Anyway, we finally we reached the dam and the view & FREE tour were definitely worth all the hassle.
But whilst I was there it did kind of make me feel a little bit sorry for Paraguay. I mean, I know it’s the biggest dam in the world and all that, but is that really its number 2 tourist destination?
I mean, little Paraguay is surrounded by huge countries seemingly full of natural and man-made wonders. It’s also landlocked so there aren’t even any beaches to attract holidaymakers. Even the bloody Iguaçu Falls lie just the other side of the border.
Nope, they’ve just got a dam.
And cool psychedelic buses, though we didn’t take that option on the way back, instead opting (my wife told me) to catch a taxi. However, I’m not entirely sure it was the safer option as the taxi seemed to be in a worse state of repair than the bus – judging by what was holding the window in place.
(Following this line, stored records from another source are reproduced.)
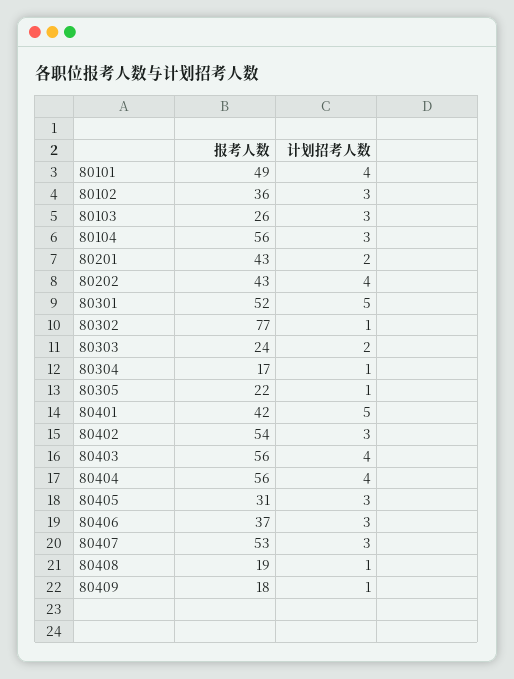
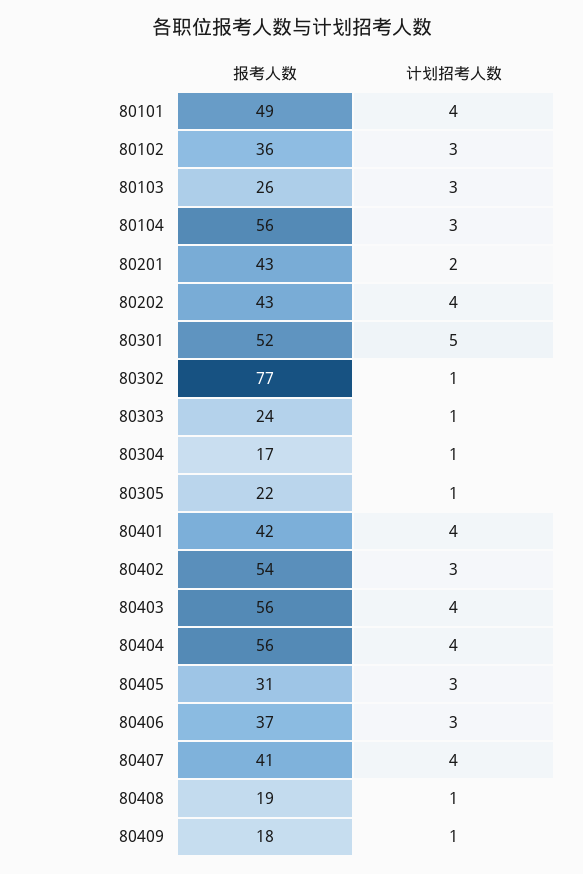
  {
    "报考人数": {
      "80101": 49,
      "80102": 36,
      "80103": 26,
      "80104": 56,
      "80201": 43,
      "80202": 43,
      "80301": 52,
      "80302": 77,
      "80303": 24,
      "80304": 17,
      "80305": 22,
      "80401": 42,
      "80402": 54,
      "80403": 56,
      "80404": 56,
      "80405": 31,
      "80406": 37,
-     "80407": 53,
+     "80407": 41,
      "80408": 19,
      "80409": 18
    },
    "计划招考人数": {
      "80101": 4,
      "80102": 3,
      "80103": 3,
      "80104": 3,
      "80201": 2,
      "80202": 4,
      "80301": 5,
      "80302": 1,
-     "80303": 2,
+     "80303": 1,
      "80304": 1,
      "80305": 1,
-     "80401": 5,
+     "80401": 4,
      "80402": 3,
      "80403": 4,
      "80404": 4,
      "80405": 3,
      "80406": 3,
-     "80407": 3,
+     "80407": 4,
      "80408": 1,
      "80409": 1
    }
  }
Back at the border we still had 10,0000 Guaranis left but as we crossed the bridge we were made an offer that we could not refuse – the perfect gift to commemorate our special day in Paraguay.
Anyway, what did I learn from my weekend outside of São Paulo?
Well, at times I may have implied on this blog that life in São Paulo can sometimes be a little frustrating. However, really I think that once you’re used to some of the little quirks you realise, once the rage has subsided, that they just make life that little but more interesting.
Besides, it’s sometimes not until you travel elsewhere that you realise that there are problems everywhere. Everything’s relative.